■ **Problem**
Repeat the data in full. Drop every picture.

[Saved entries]
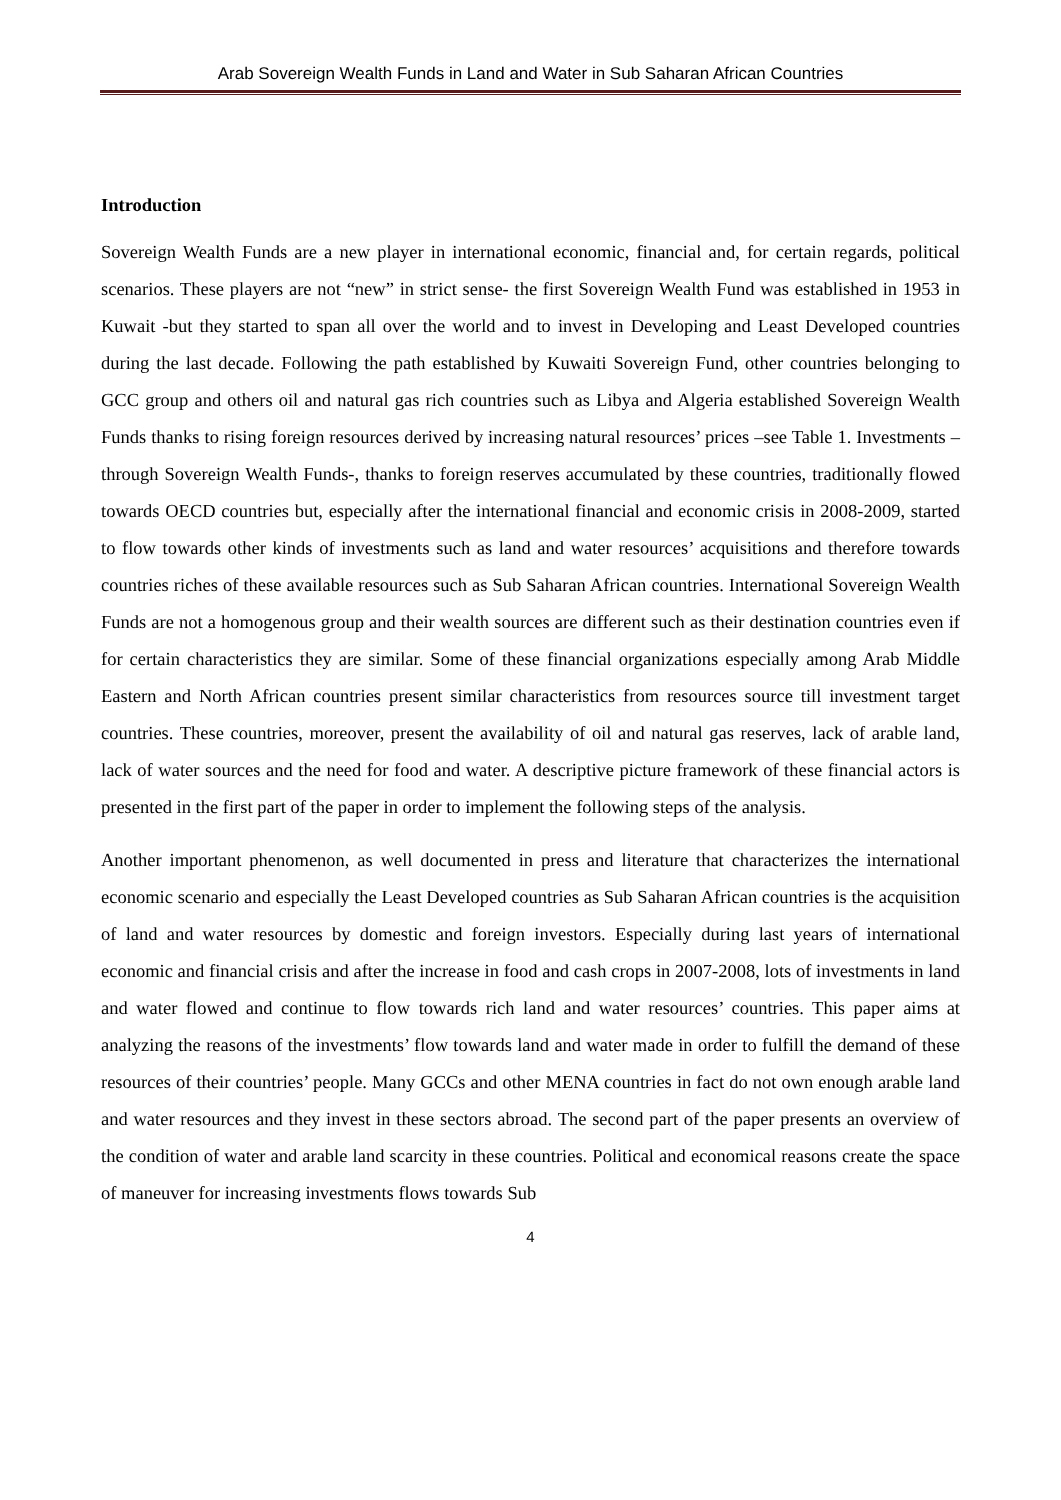Arab Sovereign Wealth Funds in Land and Water in Sub Saharan African Countries
Introduction
Sovereign Wealth Funds are a new player in international economic, financial and, for certain regards, political scenarios. These players are not “new” in strict sense- the first Sovereign Wealth Fund was established in 1953 in Kuwait -but they started to span all over the world and to invest in Developing and Least Developed countries during the last decade. Following the path established by Kuwaiti Sovereign Fund, other countries belonging to GCC group and others oil and natural gas rich countries such as Libya and Algeria established Sovereign Wealth Funds thanks to rising foreign resources derived by increasing natural resources’ prices –see Table 1. Investments – through Sovereign Wealth Funds-, thanks to foreign reserves accumulated by these countries, traditionally flowed towards OECD countries but, especially after the international financial and economic crisis in 2008-2009, started to flow towards other kinds of investments such as land and water resources’ acquisitions and therefore towards countries riches of these available resources such as Sub Saharan African countries. International Sovereign Wealth Funds are not a homogenous group and their wealth sources are different such as their destination countries even if for certain characteristics they are similar. Some of these financial organizations especially among Arab Middle Eastern and North African countries present similar characteristics from resources source till investment target countries. These countries, moreover, present the availability of oil and natural gas reserves, lack of arable land, lack of water sources and the need for food and water. A descriptive picture framework of these financial actors is presented in the first part of the paper in order to implement the following steps of the analysis.
Another important phenomenon, as well documented in press and literature that characterizes the international economic scenario and especially the Least Developed countries as Sub Saharan African countries is the acquisition of land and water resources by domestic and foreign investors. Especially during last years of international economic and financial crisis and after the increase in food and cash crops in 2007-2008, lots of investments in land and water flowed and continue to flow towards rich land and water resources’ countries. This paper aims at analyzing the reasons of the investments’ flow towards land and water made in order to fulfill the demand of these resources of their countries’ people. Many GCCs and other MENA countries in fact do not own enough arable land and water resources and they invest in these sectors abroad. The second part of the paper presents an overview of the condition of water and arable land scarcity in these countries. Political and economical reasons create the space of maneuver for increasing investments flows towards Sub
4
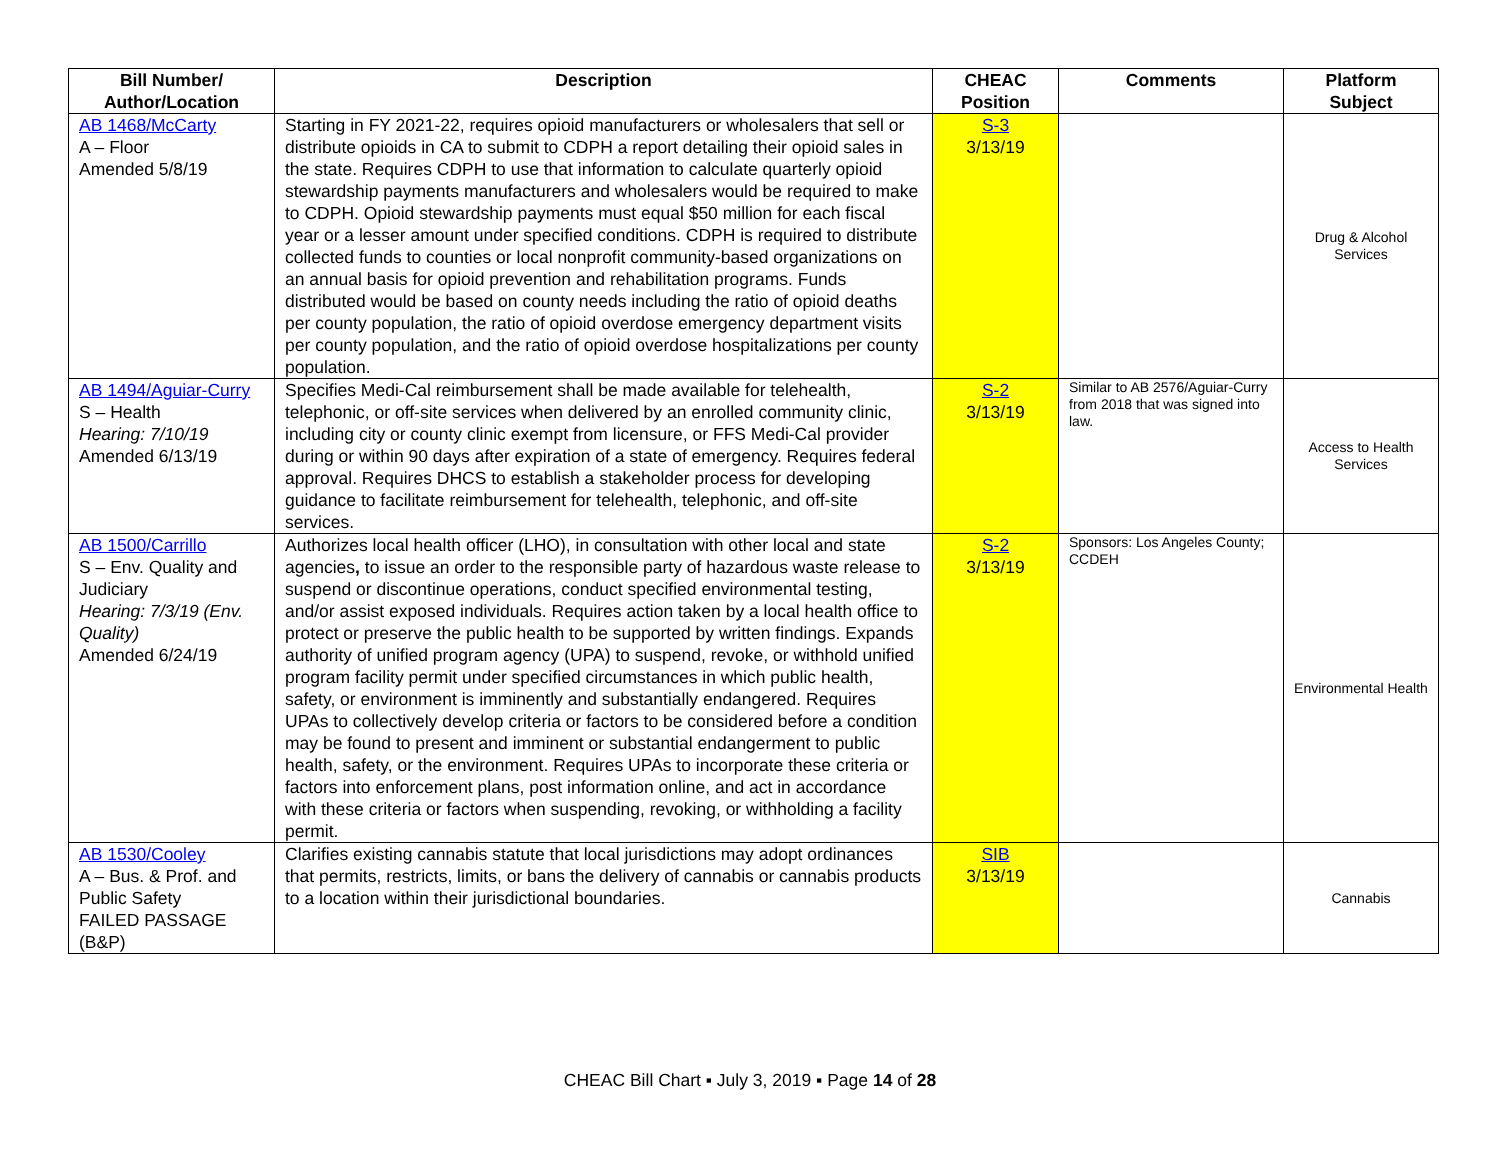| Bill Number/ Author/Location | Description | CHEAC Position | Comments | Platform Subject |
| --- | --- | --- | --- | --- |
| AB 1468/McCarty A – Floor Amended 5/8/19 | Starting in FY 2021-22, requires opioid manufacturers or wholesalers that sell or distribute opioids in CA to submit to CDPH a report detailing their opioid sales in the state. Requires CDPH to use that information to calculate quarterly opioid stewardship payments manufacturers and wholesalers would be required to make to CDPH. Opioid stewardship payments must equal $50 million for each fiscal year or a lesser amount under specified conditions. CDPH is required to distribute collected funds to counties or local nonprofit community-based organizations on an annual basis for opioid prevention and rehabilitation programs. Funds distributed would be based on county needs including the ratio of opioid deaths per county population, the ratio of opioid overdose emergency department visits per county population, and the ratio of opioid overdose hospitalizations per county population. | S-3 3/13/19 | | Drug & Alcohol Services |
| AB 1494/Aguiar-Curry S – Health Hearing: 7/10/19 Amended 6/13/19 | Specifies Medi-Cal reimbursement shall be made available for telehealth, telephonic, or off-site services when delivered by an enrolled community clinic, including city or county clinic exempt from licensure, or FFS Medi-Cal provider during or within 90 days after expiration of a state of emergency. Requires federal approval. Requires DHCS to establish a stakeholder process for developing guidance to facilitate reimbursement for telehealth, telephonic, and off-site services. | S-2 3/13/19 | Similar to AB 2576/Aguiar-Curry from 2018 that was signed into law. | Access to Health Services |
| AB 1500/Carrillo S – Env. Quality and Judiciary Hearing: 7/3/19 (Env. Quality) Amended 6/24/19 | Authorizes local health officer (LHO), in consultation with other local and state agencies , to issue an order to the responsible party of hazardous waste release to suspend or discontinue operations, conduct specified environmental testing, and/or assist exposed individuals. Requires action taken by a local health office to protect or preserve the public health to be supported by written findings. Expands authority of unified program agency (UPA) to suspend, revoke, or withhold unified program facility permit under specified circumstances in which public health, safety, or environment is imminently and substantially endangered. Requires UPAs to collectively develop criteria or factors to be considered before a condition may be found to present and imminent or substantial endangerment to public health, safety, or the environment. Requires UPAs to incorporate these criteria or factors into enforcement plans, post information online, and act in accordance with these criteria or factors when suspending, revoking, or withholding a facility permit. | S-2 3/13/19 | Sponsors: Los Angeles County; CCDEH | Environmental Health |
| AB 1530/Cooley A – Bus. & Prof. and Public Safety FAILED PASSAGE (B&P) | Clarifies existing cannabis statute that local jurisdictions may adopt ordinances that permits, restricts, limits, or bans the delivery of cannabis or cannabis products to a location within their jurisdictional boundaries. | SIB 3/13/19 | | Cannabis |
CHEAC Bill Chart ▪ July 3, 2019 ▪ Page 14 of 28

■ **Expected answer**
Arab Sovereign Wealth Funds in Land and Water in Sub Saharan African Countries
Introduction
Sovereign Wealth Funds are a new player in international economic, financial and, for certain regards, political scenarios. These players are not “new” in strict sense- the first Sovereign Wealth Fund was established in 1953 in Kuwait -but they started to span all over the world and to invest in Developing and Least Developed countries during the last decade. Following the path established by Kuwaiti Sovereign Fund, other countries belonging to GCC group and others oil and natural gas rich countries such as Libya and Algeria established Sovereign Wealth Funds thanks to rising foreign resources derived by increasing natural resources’ prices –see Table 1. Investments – through Sovereign Wealth Funds-, thanks to foreign reserves accumulated by these countries, traditionally flowed towards OECD countries but, especially after the international financial and economic crisis in 2008-2009, started to flow towards other kinds of investments such as land and water resources’ acquisitions and therefore towards countries riches of these available resources such as Sub Saharan African countries. International Sovereign Wealth Funds are not a homogenous group and their wealth sources are different such as their destination countries even if for certain characteristics they are similar. Some of these financial organizations especially among Arab Middle Eastern and North African countries present similar characteristics from resources source till investment target countries. These countries, moreover, present the availability of oil and natural gas reserves, lack of arable land, lack of water sources and the need for food and water. A descriptive picture framework of these financial actors is presented in the first part of the paper in order to implement the following steps of the analysis.
Another important phenomenon, as well documented in press and literature that characterizes the international economic scenario and especially the Least Developed countries as Sub Saharan African countries is the acquisition of land and water resources by domestic and foreign investors. Especially during last years of international economic and financial crisis and after the increase in food and cash crops in 2007-2008, lots of investments in land and water flowed and continue to flow towards rich land and water resources’ countries. This paper aims at analyzing the reasons of the investments’ flow towards land and water made in order to fulfill the demand of these resources of their countries’ people. Many GCCs and other MENA countries in fact do not own enough arable land and water resources and they invest in these sectors abroad. The second part of the paper presents an overview of the condition of water and arable land scarcity in these countries. Political and economical reasons create the space of maneuver for increasing investments flows towards Sub
4
| Bill Number/ Author/Location | Description | CHEAC Position | Comments | Platform Subject |
| --- | --- | --- | --- | --- |
| AB 1468/McCarty A – Floor Amended 5/8/19 | Starting in FY 2021-22, requires opioid manufacturers or wholesalers that sell or distribute opioids in CA to submit to CDPH a report detailing their opioid sales in the state. Requires CDPH to use that information to calculate quarterly opioid stewardship payments manufacturers and wholesalers would be required to make to CDPH. Opioid stewardship payments must equal $50 million for each fiscal year or a lesser amount under specified conditions. CDPH is required to distribute collected funds to counties or local nonprofit community-based organizations on an annual basis for opioid prevention and rehabilitation programs. Funds distributed would be based on county needs including the ratio of opioid deaths per county population, the ratio of opioid overdose emergency department visits per county population, and the ratio of opioid overdose hospitalizations per county population. | S-3 3/13/19 | | Drug & Alcohol Services |
| AB 1494/Aguiar-Curry S – Health Hearing: 7/10/19 Amended 6/13/19 | Specifies Medi-Cal reimbursement shall be made available for telehealth, telephonic, or off-site services when delivered by an enrolled community clinic, including city or county clinic exempt from licensure, or FFS Medi-Cal provider during or within 90 days after expiration of a state of emergency. Requires federal approval. Requires DHCS to establish a stakeholder process for developing guidance to facilitate reimbursement for telehealth, telephonic, and off-site services. | S-2 3/13/19 | Similar to AB 2576/Aguiar-Curry from 2018 that was signed into law. | Access to Health Services |
| AB 1500/Carrillo S – Env. Quality and Judiciary Hearing: 7/3/19 (Env. Quality) Amended 6/24/19 | Authorizes local health officer (LHO), in consultation with other local and state agencies , to issue an order to the responsible party of hazardous waste release to suspend or discontinue operations, conduct specified environmental testing, and/or assist exposed individuals. Requires action taken by a local health office to protect or preserve the public health to be supported by written findings. Expands authority of unified program agency (UPA) to suspend, revoke, or withhold unified program facility permit under specified circumstances in which public health, safety, or environment is imminently and substantially endangered. Requires UPAs to collectively develop criteria or factors to be considered before a condition may be found to present and imminent or substantial endangerment to public health, safety, or the environment. Requires UPAs to incorporate these criteria or factors into enforcement plans, post information online, and act in accordance with these criteria or factors when suspending, revoking, or withholding a facility permit. | S-2 3/13/19 | Sponsors: Los Angeles County; CCDEH | Environmental Health |
| AB 1530/Cooley A – Bus. & Prof. and Public Safety FAILED PASSAGE (B&P) | Clarifies existing cannabis statute that local jurisdictions may adopt ordinances that permits, restricts, limits, or bans the delivery of cannabis or cannabis products to a location within their jurisdictional boundaries. | SIB 3/13/19 | | Cannabis |
CHEAC Bill Chart ▪ July 3, 2019 ▪ Page 14 of 28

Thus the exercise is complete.